> **SOURCE TEXT**
=== Section Start ===

Tuesday, August 19, 2008

Back To Reality

Vacation was awesome,
My wife's sisters and mom and all of the guys were awesome too.
I think we all had a great time. I don't think I have ever had such a relaxing time off in my life.
The beach was absolutely beautiful. I got some pretty cool pictures I think.
Now dealing with reality is I really couldn't afford to take the time off so now I must pay. I was even thinking of trying to get a second job somewhere just so I could sort of recover.
times are kind of hard in this town where we live, many people out of work (I'm sure we are not alone in that) and the jobs that are out there are getting harder to get and seems like they are paying less.
I felt kind of guilty when we were away, one for missing work and not earning money when I could have been. I also get this undercurrent of guilt because of the fact that we got to go do this and I could never afford to get such a house as this (even for a week) while there are people in this neighborhood who are really struggling. I mean we are too to a certain degree, I took a pay cut to take my new job, which is really cool and less stress than I have had in a long time. But we still have the same bills, I was getting sort of comfortable ( not that I was financially set or anything, but I had enough to pay for almost everything ) and now I am back to an earlier time, when it was week to week for real.
I really can't complain because almost all of my hardships have to do with my own life choices.
Had I not gone to prison, I would likely still be at the same job and I would still have the house that I lost to foreclosure. Life would probably look quite different than it does now. But the fact is I can't change the past and I need to get the things done that are in front of me.
I will get back on track eventually, it's just going to be hard.
Sometimes I wonder if I did the right thing leaving my last job. But when I think back about the tension and stress and just the situation I was in, it was the right thing to do.
I also need to remind myself that God has made a way every time for me that I can't explain or begin to deserve. I'm not sure why He loves me, but it's fairly evident if I look back over the past 20 plus years. I also need to remind myself that, had I not lost everything to do with my old life, I might have never met Johanna and I would not have Calvin or Mike or A.J. and I wouldn't want a life without any of them now.
Things are still pretty rocky with my marriage and statistically, we shouldn't make it. We both tend to fall back into this defensive mode from being hurt so much and we act like nothing matters. But the fact is, neither of us wants a life without the other. Yeah when I am acting stupid at say 6:00 a.m. I'm sure it sucks to even be in the same house as me. But She loves me, I know it, like no other human ever has. Sometimes I get hurt too (although I am sure it is far less frequent) and I start trying to act tough and I want to just give up. But, I can't imagine a life without this family. Even though she says we aren't when she is freaked out about what is happening with kids or finances or both. But we are, we don't make sense and we are not an easy fit. All of us are so different, But there is love here. I hope I never have to live without that again.
Feeling so alone really stinks, even though I know God is with me, I really like it when my family is with me too.

=== Section End ===

> **COMPLETE THE FOLLOWING**
a – In the blog post, what did the writer accept in order to take the new job?
b – Name each person the blog post lists as part of a life the writer would not want to be without.
The lines that follow come from a separate source and are unrelated to the blog post.

> **DATA BLOCK**

=== Section Start ===

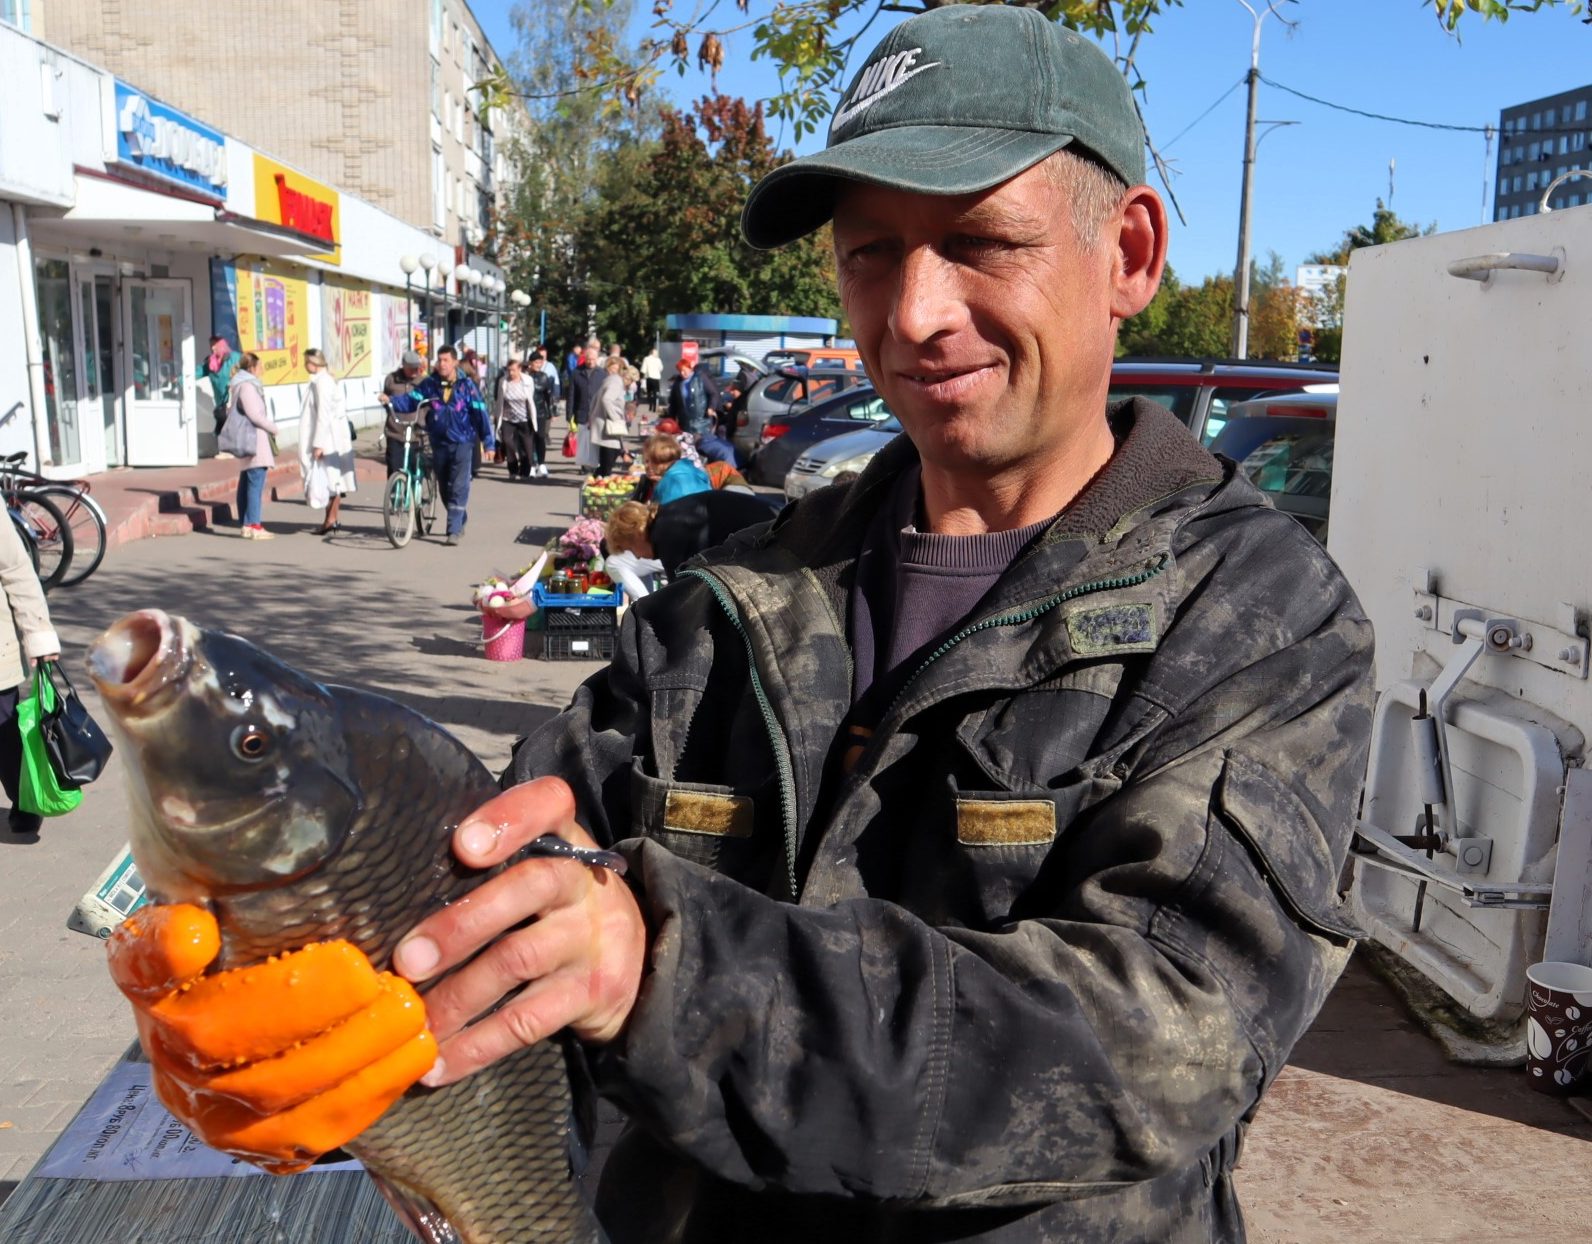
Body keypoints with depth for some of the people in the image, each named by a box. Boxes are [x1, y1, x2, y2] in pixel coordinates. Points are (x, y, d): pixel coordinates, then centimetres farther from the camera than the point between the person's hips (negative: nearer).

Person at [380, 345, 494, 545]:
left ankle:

=== Section End ===

> **EXPECTED OUTPUTS**
a – A pay cut.

b – Johanna, Calvin, Mike, A.J.